Each line of the data below that carries the word "down" needs to be copied.

########################################

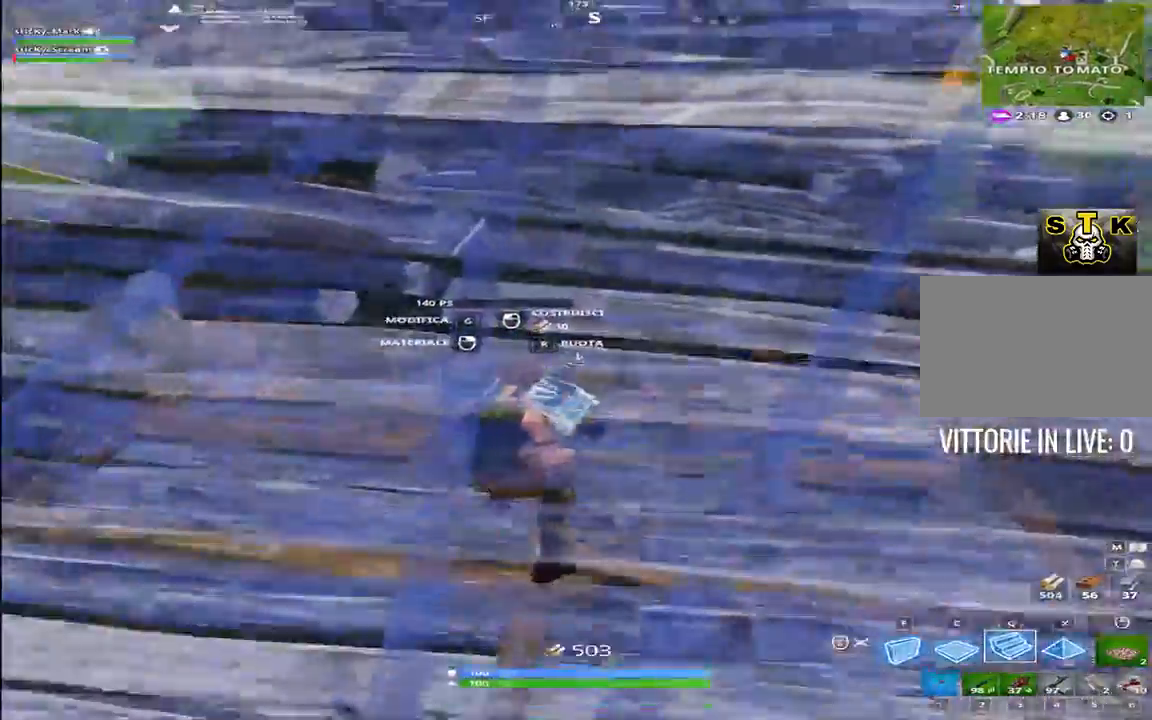
{"keys": ["shift"], "events": [[17, "w", "up"], [117, "space", "down"], [450, "space", "up"]]}
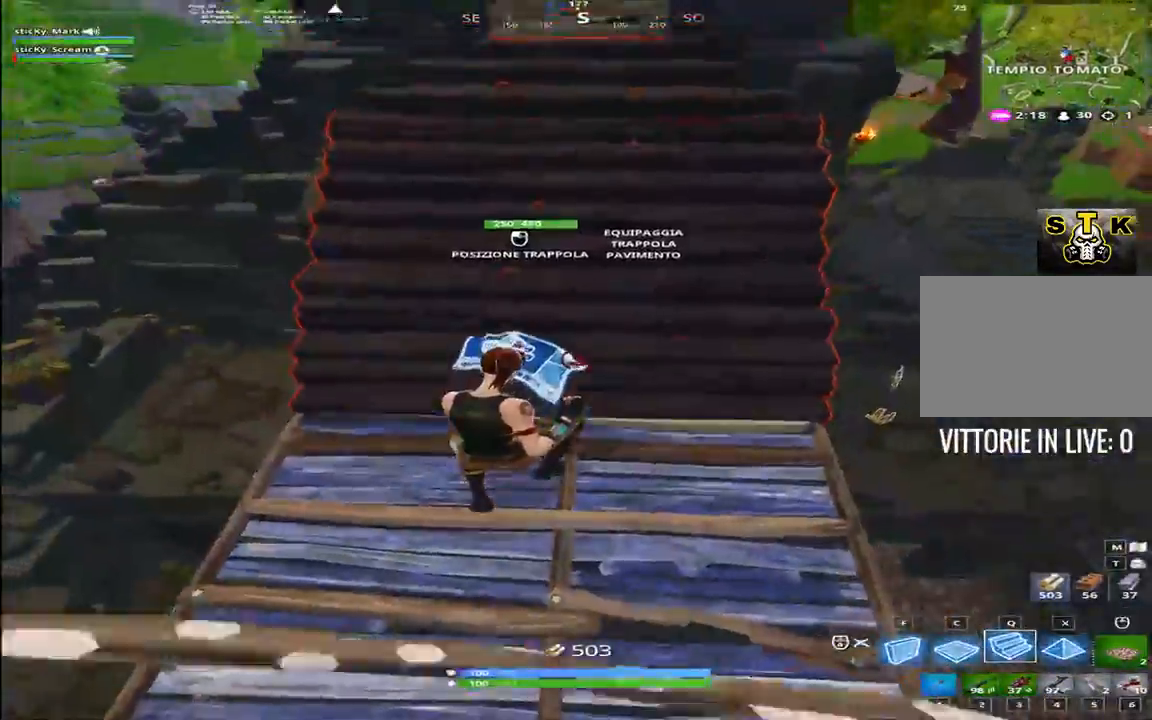
{"keys": ["shift"], "events": []}
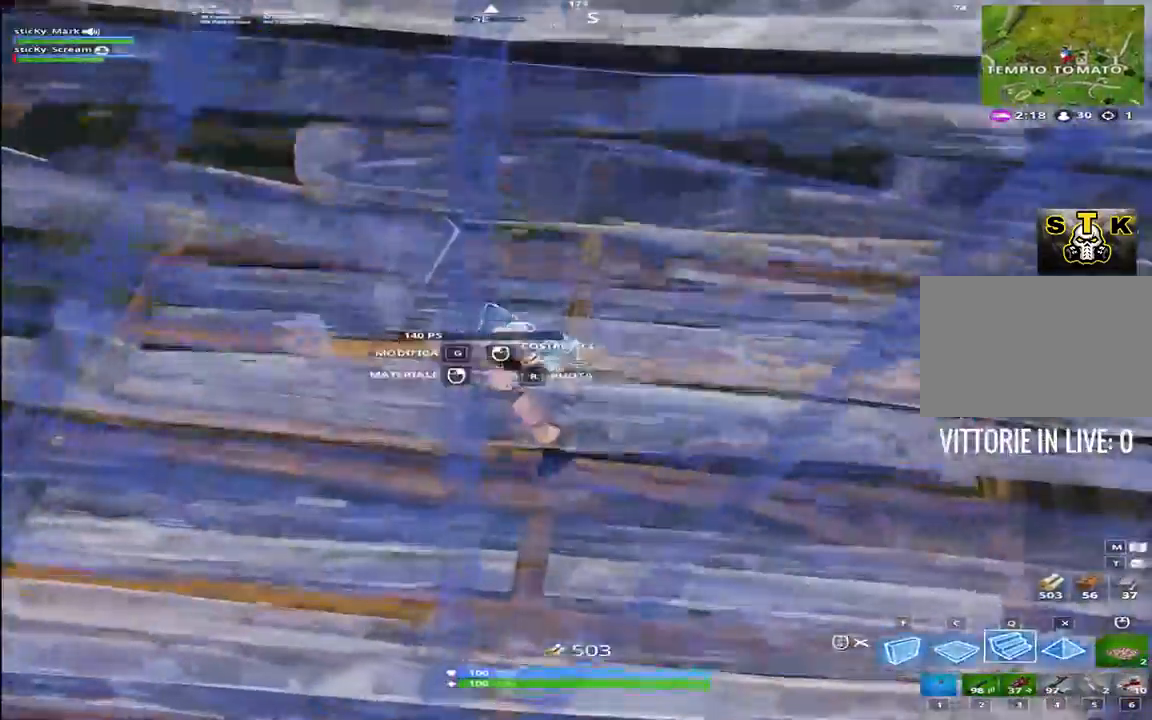
{"keys": ["3", "shift", "w"], "events": [[17, "space", "down"], [384, "space", "up"], [434, "3", "down"], [434, "w", "down"]]}
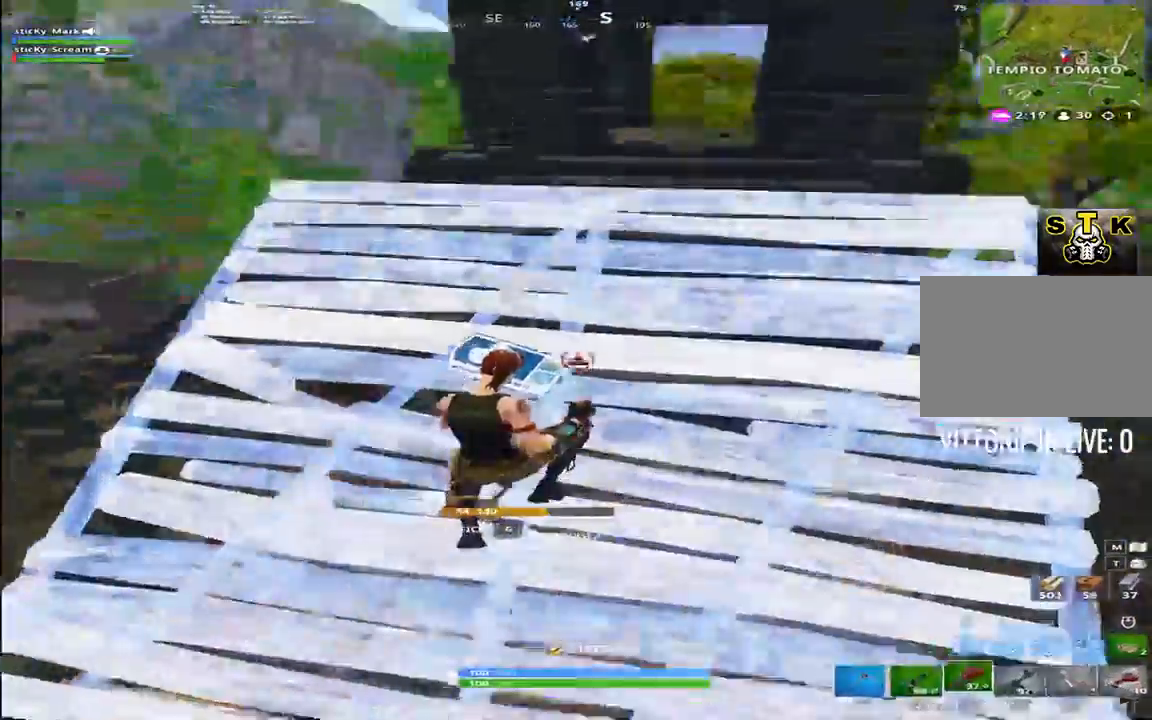
{"keys": ["shift"], "events": [[117, "3", "up"], [450, "w", "up"]]}
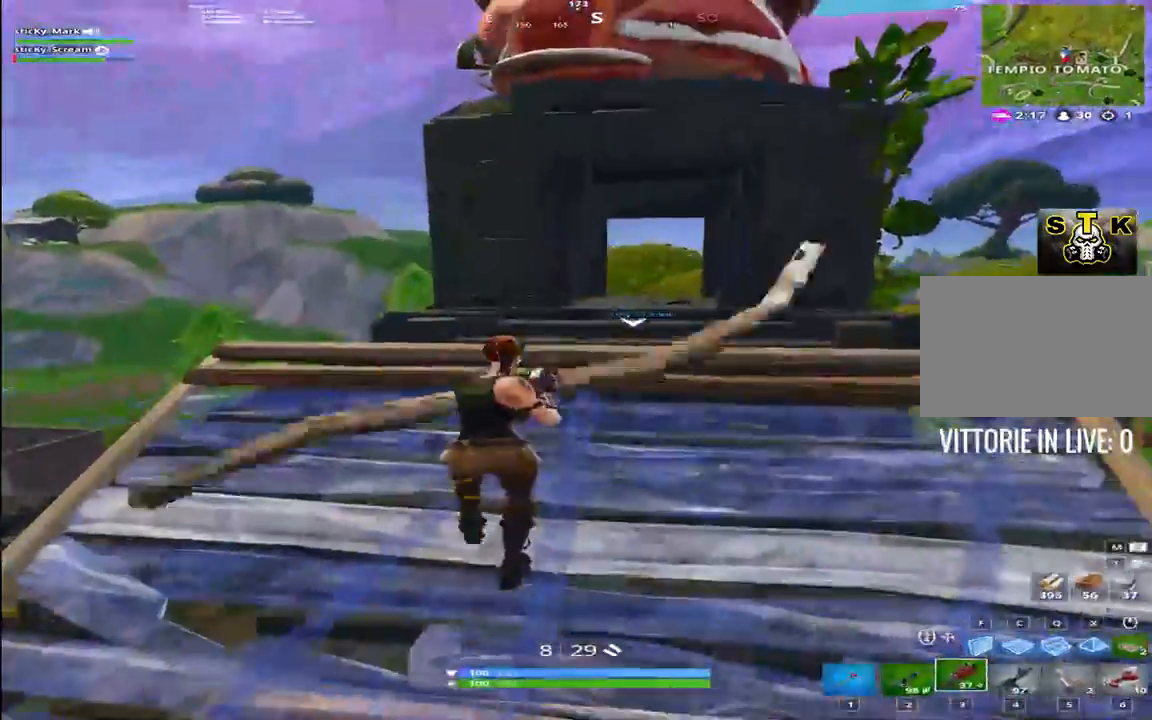
{"keys": ["s", "shift"], "events": [[34, "w", "down"], [134, "w", "up"], [267, "s", "down"], [317, "c", "down"], [317, "space", "down"], [500, "c", "up"], [500, "space", "up"]]}
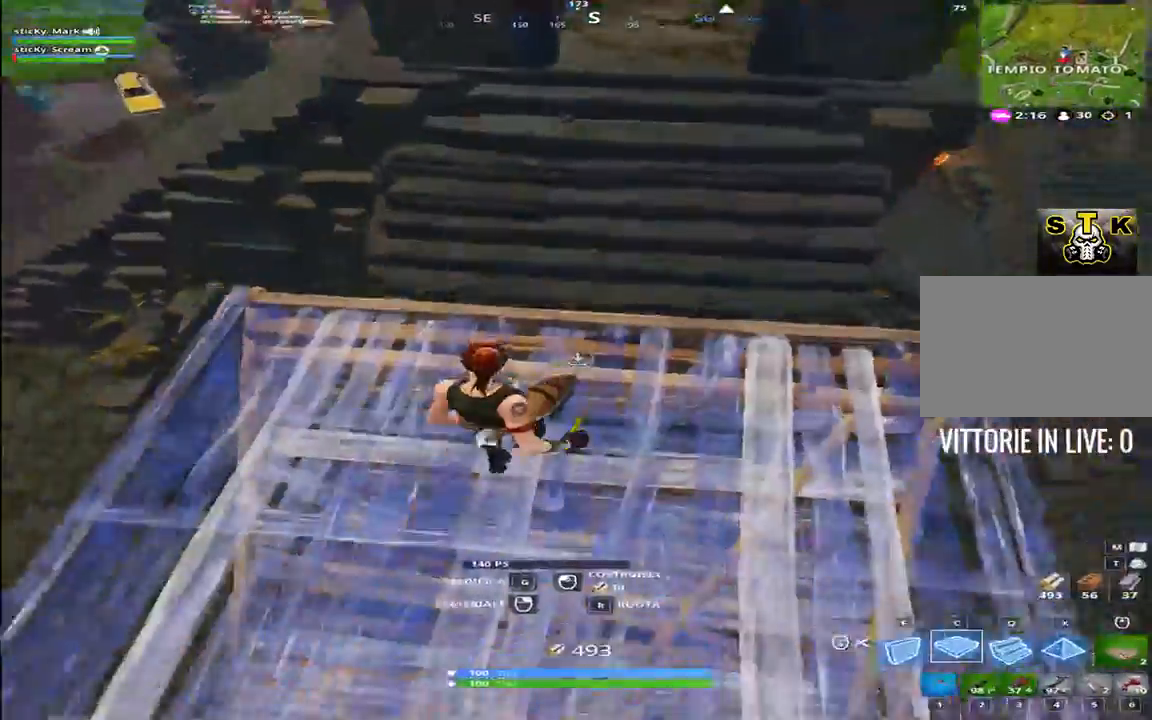
{"keys": ["shift"], "events": [[200, "s", "up"]]}
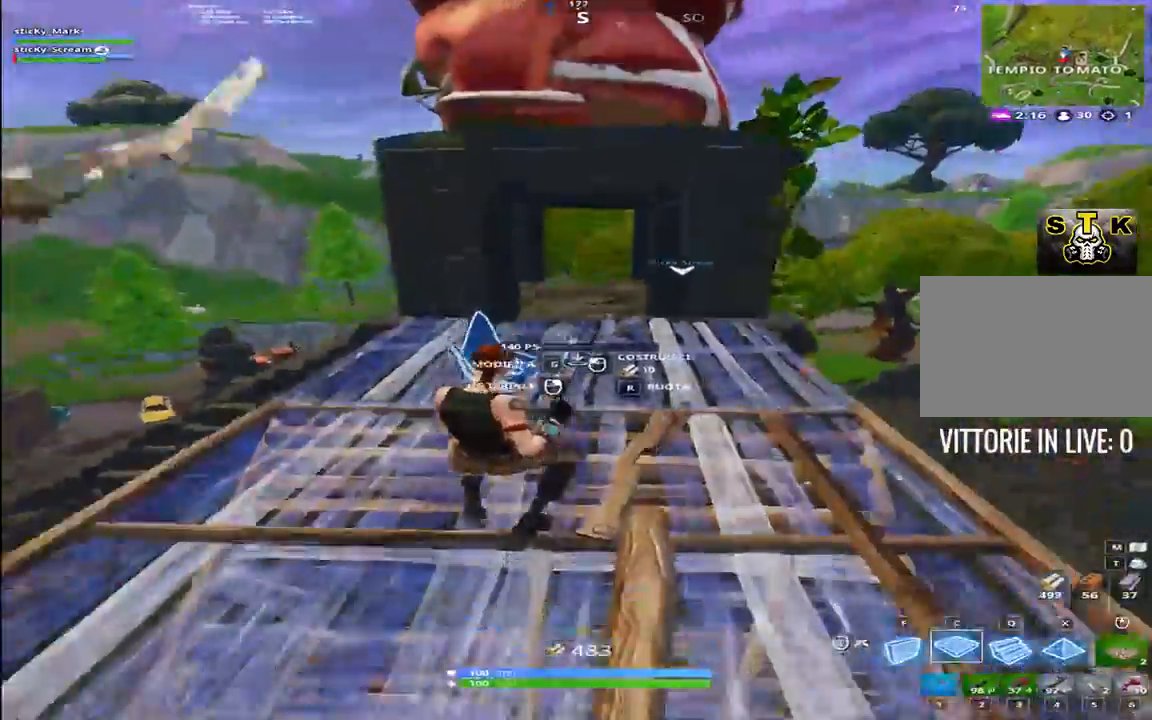
{"keys": ["shift"], "events": [[117, "q", "down"], [217, "space", "down"], [300, "q", "up"], [400, "space", "up"]]}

########################################

### REPLY
{"keys": ["shift"], "events": [[17, "w", "up"], [117, "space", "down"], [450, "space", "up"]]}
{"keys": ["3", "shift", "w"], "events": [[17, "space", "down"], [384, "space", "up"], [434, "3", "down"], [434, "w", "down"]]}
{"keys": ["s", "shift"], "events": [[34, "w", "down"], [134, "w", "up"], [267, "s", "down"], [317, "c", "down"], [317, "space", "down"], [500, "c", "up"], [500, "space", "up"]]}
{"keys": ["shift"], "events": [[117, "q", "down"], [217, "space", "down"], [300, "q", "up"], [400, "space", "up"]]}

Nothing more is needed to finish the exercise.